The second thing to do is look under the hood to understand what is driving your productivity metrics. For this, we must get more granular with our tracking. For the expenses used to drive sales, have they improved or not over time? And for the expenses used to produce the widgets or service you are selling, have those expenses improved or over time? Do you understand or not what’s causing these changes? Have you built a team around you that receives productivity metrics and operates the business with them? If you are not measuring or you are keeping the metrics exclusively to yourself, how can you expect others on your team to help and drive meaningful impact.
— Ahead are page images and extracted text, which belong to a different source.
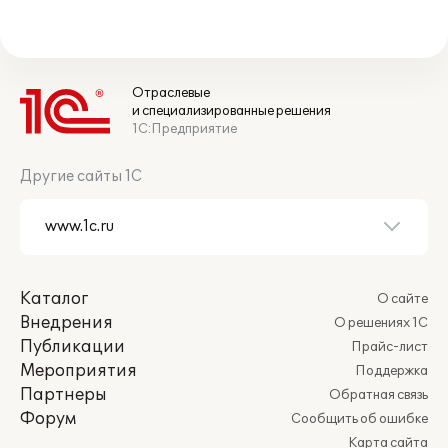
Отраслевые
и специализированные решения
1С:Предприятие
Другие сайты 1С
Каталог
О сайте
Внедрения
О решениях 1С
Публикации
Прайс-лист
Мероприятия
Поддержка
Партнеры
Обратная связь
Форум
Сообщить об ошибке
Карта сайта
The third thing to do is decide what are the three key metrics in your business that drive productivity. In today’s digital age, it can be very overwhelming with the amount of data that’s available. Companies that sell sophisticated software packages show how easy it is to pull data, that you can have metrics on everything, that you can even get metric updates on your phone. More often than not, this amount of data and updates leads to analysis paralysis, focusing on too much information. Keep it simple. What are the top three metrics that drive productivity in your business? Does your team know your most important metrics? In a manufacturing business, your most important metrics could be machine uptime or yield. In a service-based business, your most important metrics could be hours billed vs hours available. Or, in some service businesses it could be ensuring you are billing your clients more margin rich offering


Now that you're measuring and know your business’s drivers, what’s next? The first thing we always do with our clients is set a goal or target. Where do you want to be? Keep the targets realistic. Thinking your targets are going to be a 50% increase in productivity is unrealistic. We normally recommend starting with 10-15% improvements. If you are consistently hitting the targets, you can, and should, change the targets. And make sure to share the targets with your team. Team members love to know where the business is headed and what they can do to improve it. It’s always better for the team to know targets rather than flying blind. Just like interest, improving your targets will compound your improvements over time.
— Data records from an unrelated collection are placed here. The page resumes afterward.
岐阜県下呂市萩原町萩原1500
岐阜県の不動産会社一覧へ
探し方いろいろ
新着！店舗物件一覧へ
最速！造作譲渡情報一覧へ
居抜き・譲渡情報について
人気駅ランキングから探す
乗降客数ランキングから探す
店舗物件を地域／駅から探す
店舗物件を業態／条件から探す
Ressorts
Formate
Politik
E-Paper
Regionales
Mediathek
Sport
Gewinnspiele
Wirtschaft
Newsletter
The last thing to do is create a simple action item list. Build a list for each productivity driver. And, this is the most important part, when building the list, have your team members be the ones to initiate action items to improve the key drivers. Why? There are several reasons for this. First, in many cases, your team knows the ins and outs of the business better than you. They know what’s causing productivity gaps and what it takes to solve them. Second, it gives your team ownership of the business and builds trust. Instead of followers, they become leaders, and they also become more productive. If a team member doesn’t want to take ownership, it probably says a lot about their character and if they fit into the business in the long term


Why You Should Start Productivity Initiatives Now


Bringing all this productivity talk back home, imagine now you are selling your business, and you have significantly better productivity. First, you can sell your business for a better valuation because you are making more money, and your margins are better. And next, you are going to hold up better during due diligence. You are going to speak to the Buyer about how great the business is run and how each team member understands the key drivers, their goals, and how they impact productivity. Buyers will envision themselves scaling your business.


Very few businesses in the lower-middle market focus on these fundamental productivity processes, so your business will be a unicorn. Multiples will increase and you’ll attract the best and most qualified buyers.


You have to start early. Building processes, like these, in the quarter before you sell, will never work. Building these processes two years or more before you plan on selling will always work.